A partir de entonces, tomó las oportunidades que le fueron apareciendo por el camino y apostó por el negocio de la venta de abarrotes. En 2018, con experiencia sobre su espalda, abrió otra tienda en el barrio El Gallito, también en el Plan Tres Mil. “Aquí alquilamos porque es una avenida concurrida y pensamos seguir con el negocio en esta zona. Pero también hemos terminado la construcción de mi casa en Cotoca donde abriremos una pequeña sucursal que quiero que administre mi padre”, explica a Journey Liliana, que cuenta con el apoyo de su esposo Fausto.

Las ganas de seguir aprendiendo y mejorar la gestión de su negocio hicieron que esta emprendedora se inscribiese en la tercera edición del programa Gerente Pyme. Mi Negocio en Santa Cruz, que le permitió aprender conocimientos en gerencia, marketing y contabilidad. Esas herramientas le permitieron, además, mejorar la contabilidad y llevar un control más riguroso de sus ingresos y egresos: “Antes no anotaba, todo lo hacía mental. Ahora escribo todo para hacer cuentas al final del día y también a final de mes. Así, ya sé exactamente cuánto es mi ganancia, restando los gastos”.
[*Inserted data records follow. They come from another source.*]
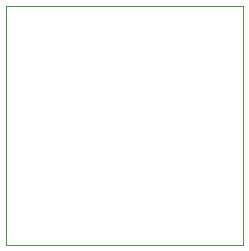
<source format=gm1>
G04 #@! TF.GenerationSoftware,KiCad,Pcbnew,(5.1.10)-1*
G04 #@! TF.CreationDate,2021-10-06T10:46:06+02:00*
G04 #@! TF.ProjectId,OBJEX_Socket-V2.0,4f424a45-585f-4536-9f63-6b65742d5632,rev?*
G04 #@! TF.SameCoordinates,Original*
G04 #@! TF.FileFunction,Profile,NP*
%FSLAX46Y46*%
G04 Gerber Fmt 4.6, Leading zero omitted, Abs format (unit mm)*
G04 Created by KiCad (PCBNEW (5.1.10)-1) date 2021-10-06 10:46:06*
%MOMM*%
%LPD*%
G01*
G04 APERTURE LIST*
G04 #@! TA.AperFunction,Profile*
%ADD10C,0.050000*%
G04 #@! TD*
G04 APERTURE END LIST*
D10*
X154025600Y-85166200D02*
X154025600Y-105410000D01*
X133959600Y-85166200D02*
X154025600Y-85166200D01*
X133959600Y-105410000D02*
X133959600Y-85166200D01*
X154025600Y-105410000D02*
X133959600Y-105410000D01*
M02*

</source>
El programa Gerente Pyme. Mi Negocio se lanzó en Cochabamba en 2016, bajo la alianza entre Fundación Coca-Cola de Bolivia y Nueva Economía, y desde entonces capacita gratuitamente y en línea a emprendedores de toda Bolivia. Desde su lanzamiento alcanzó a 4.000 mujeres. 

Aunque la emergencia sanitaria postergó algunos de sus planes para el 2020, Liliana renueva su esperanza y redobla su energía para este 2021: ansía poder hacer crecer su negocio y, sobretodo, saldar sus deudas. No solo ha invertido comprando más productos para su tienda, sino también ha comprado más muebles y equipos de frío para nuevos productos. Y como si eso fuera poco, ha remodelado parte de la estructura de la tienda para hacerla más funcional para sus clientes y con todas las medidas de bioseguridad. “Ahora estoy más atenta a las necesidades de los clientes para surtir la tienda. También he puesto en práctica los consejos de marketing. Mi tienda está más ordenada, con más muebles y tengo más clientes”, asegura satisfecha.

Las tiendas de barrio como la de Liliana fueron las grandes aliadas de los vecinos durante el periodo de cuarentena rígida en 2020: permanecieron abiertas para el abastecimiento de la población como una alternativa segura y cercana. Además, siempre han sido los canales de venta más importantes para la Compañía Coca-Cola. Por eso, para impulsar su reactivación, Coca-Cola Bolivia se sumó a la plataforma regional de apoyo Juntos Salimos Adelante, con el que la Compañía reafirmó su compromiso con las más de 70.000 tiendas de barrio del país a través de una serie de medidas para apoyar a las pymes con materiales de bioseguridad y cursos de capacitación en línea, y colaborar con la mejora de sus ventas mediante la implementación de herramientas digitales.